» Provided passage
Protecting nuclear facilities requires a balance of ingenuity, technological sophistication and extremely hard posture. The Anti-terrorist technologies protecting these super secure sites must be mission compliant without compromise, 24/7.
Isotec Security defines mission compliance as strategically designed security systems that utilize automated and tactically coordinated technologies. The ICON software embedded within Programmable Logic Controllers has proven its capability with unparalleled functionality and economy for Department of Energy facilities.
Nuclear power plants have long been recognized as potential targets of terrorist attacks, and critics have long questioned the adequacy of the measures required of nuclear plant operators to defend against such attacks. Following the September 11, 2001, attacks on the Pentagon and the World Trade Center, the Nuclear Regulatory Commission (NRC) began a "top-to-bottom" review of its security requirements. On February 25, 2002, the agency issued "interim compensatory security measures" to deal with the "generalized high-level threat environment" that continued to exist, and on January 7, 2003, it issued regulatory orders that tightened nuclear plant access. On April 29, 2003, NRC issued three orders to restrict security officer work hours, establish new security force training and qualification requirements, and increase the "design basis threat" that nuclear security forces must be able to defeat.

Images with localized body landmarks:
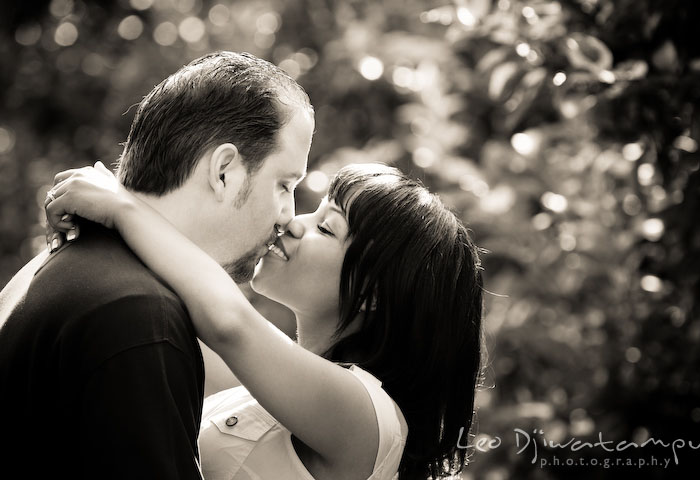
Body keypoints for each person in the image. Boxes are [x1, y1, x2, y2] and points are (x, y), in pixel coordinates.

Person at [44, 161, 486, 480]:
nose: (294, 222)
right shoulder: (263, 385)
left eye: (327, 228)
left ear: (371, 294)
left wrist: (122, 207)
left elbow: (227, 321)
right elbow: (183, 311)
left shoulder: (371, 421)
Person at [0, 51, 313, 479]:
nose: (288, 216)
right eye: (284, 184)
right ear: (224, 171)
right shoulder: (141, 315)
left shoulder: (52, 269)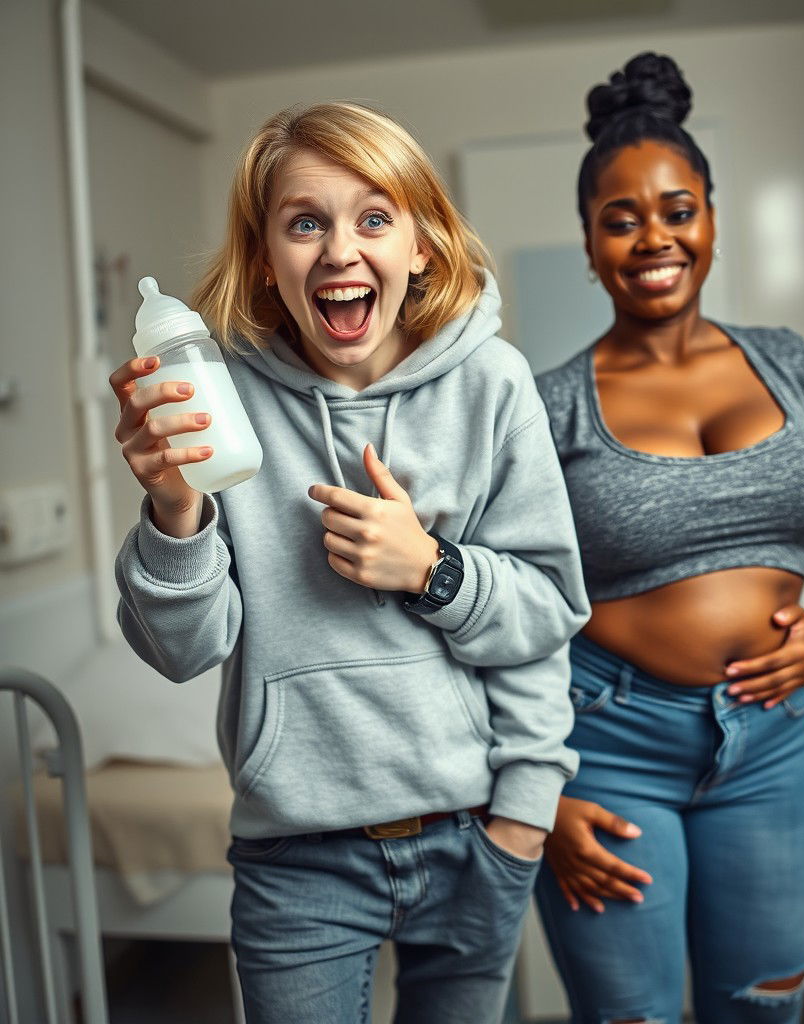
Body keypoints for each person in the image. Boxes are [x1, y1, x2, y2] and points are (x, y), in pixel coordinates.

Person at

» Task goal
Continue the passage on nuclear facility security, picking up after its final sentence. The entries have no connection to the passage on nuclear facility security.

» Answer
Given the bewildering array of potential terrorist targets, there is a clear need for a systematic approach that can (1) classify targets according to attractiveness, vulnerability and consequences; (2) apportion physical security resources in order to achieve a uniform level of protection across the infrastructure; and (3) assess the effectiveness of protective measures against terrorist threats using a consistent methodology.
However, this is easier said than done. Critical infrastructure protection today is provided by a hodgepodge of expensive private security forces, state police, local law enforcement and the National Guard (when called to serve in its capacity as a state militia), the particular mix depending on the industry, state, region, threat level and available resources. The potential for inconsistent security regimens is elevated due to the various training standards and emphasis from one organization to the next.
Isotec Security's site specific and risk appropriate technologies offer a consistent methodology of security regardless of the man power resources available, their experience or training level. The defined by a facilities needs Isotec Security's design solutions allow for consistent security methodologies, providing 100% objective, risk appropriate and site specific security from site to site.